Xorg Error: Failed to initialize DMA and PCIe Error in slot for RTX 5000 GPU

During several mouths of program development, we totally met a PCIe issue for 7 times on 7 different consoles. Six of them happened on slot for RTX 5000 GPU and only one happened on slot for Dip card (GE device which is used to acquire data from Xray detector) after software crash/shutdown when doing scanning (GPU is working for recon). Till now we have not find a way to reproduce this error.

We successfully collected some logs in last 3 times on the system where the error happened (Slot 4: RTX 5000), and found below error message in Xorg.0.log.old (not Xorg.0.log)

(EE) NVIDIA(GPU-1): Failed to initialize DMA.
(EE) NVIDIA(1): Failed to allocate push buffer

In the starting before the error message is showed, an abnormal reboot happened and no below message is showed in /var/log/messages before reboot.

2019-08-27T07:51:22.243428+08:00 ct25 gdm-autologin]: pam_unix(gdm-autologin:session): session opened for user ctuser by (uid=0)
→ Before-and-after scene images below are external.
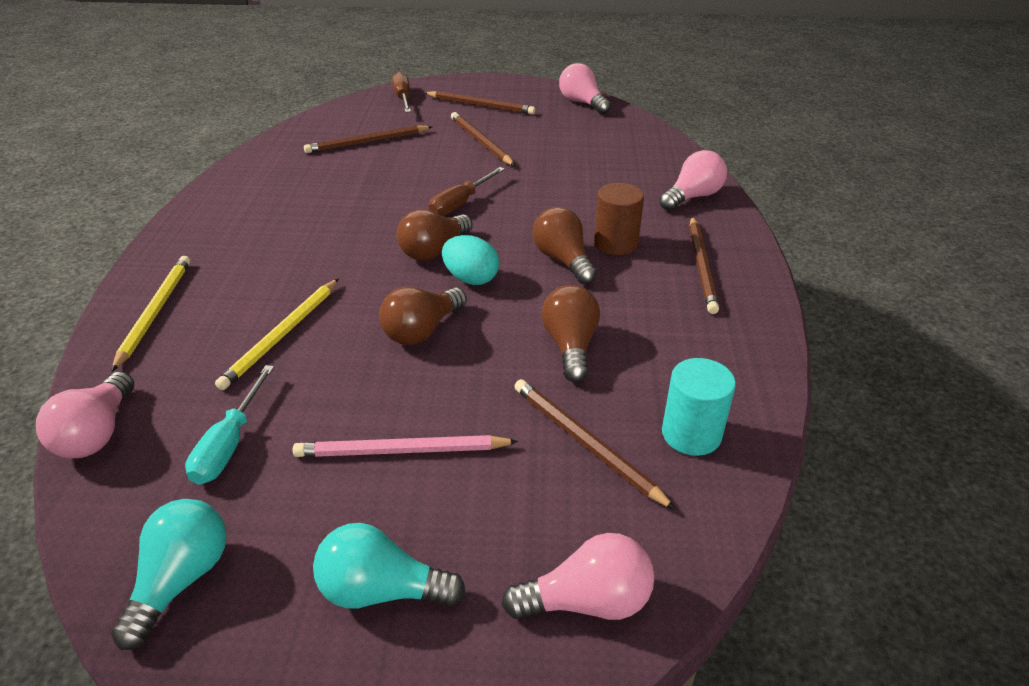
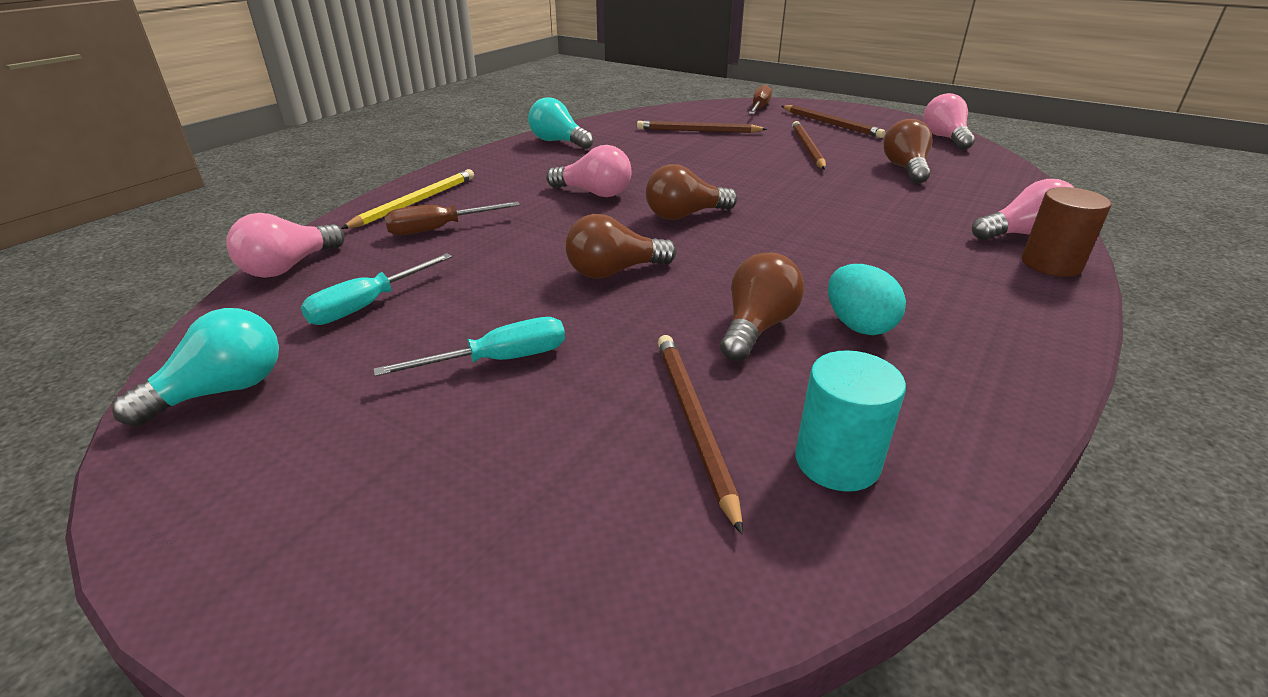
camera: 30 degrees right, 5 degrees down
(282, 335) = (491, 242): yellow pencil -> none
(381, 590) = (358, 473): turquoise light bulb -> turquoise light bulb (558, 142)
(401, 451) = (498, 360): pink pencil -> turquoise screwdriver
(460, 203) = (744, 187): brown screwdriver -> brown screwdriver (439, 229)
(471, 279) = (701, 244): turquoise egg -> turquoise egg (858, 325)
(563, 260) = (814, 253): brown light bulb -> brown light bulb (905, 169)
(587, 601) = (546, 588): pink light bulb -> pink light bulb (594, 193)
(615, 243) = (889, 254): brown cylinder -> brown cylinder (1051, 264)
(701, 266) = (987, 299): brown pencil -> none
Below attachments are uploaded:

  1. The screenshot when the error was showed
  2. ct99-issue-…NVIDIA bug report from console where the issue happened
  3. ct25-normal-…NVIDIA bug report from console where no such happened

Below is the situation in this 7 happening:

  1. System crashed after an axial scan then this issue (Error on Slot for Dip card)
  2. During App installation, this error happened after OS installation (app not installed yet)
  3. During App installation, this error happened after app installation (app installed, but not rebooting)
  4. (Update details after checking with colleague )
  5. Configuring on CT software then reboot system as system required. During OS shutdown, screen became black(nothing showed) and freeze until tester power off forcefully.
  6. Forcefully powered off system for two times
  7. Issue happened during executing reboot HAST. This HAST was executing to reproduce issue

PCIE-error.jpg
ct25-normal-nvidia-bug-report.log.gz (2.01 MB)
ct99-issue-nvidia-bug-report.log.gz (2.01 MB)

PCIE-error.jpg

That rather looks like a HW problem and since it also happened with a different pcie card this might be the mainboard failing.
Please try reseating the card, maybe even changing slots if possible.

Thanks for your suggestion. This issue already happened in different system. However it cannot be reproduced currently so it is very hard to investigate. We are trying to reproduce it by reboot system again and again and it was already reproduced twice on same system in this testing.

For our produce each slot is assigned for different devices, so we cannot change slots to resolve it. We need to figure out the root cause and fix it.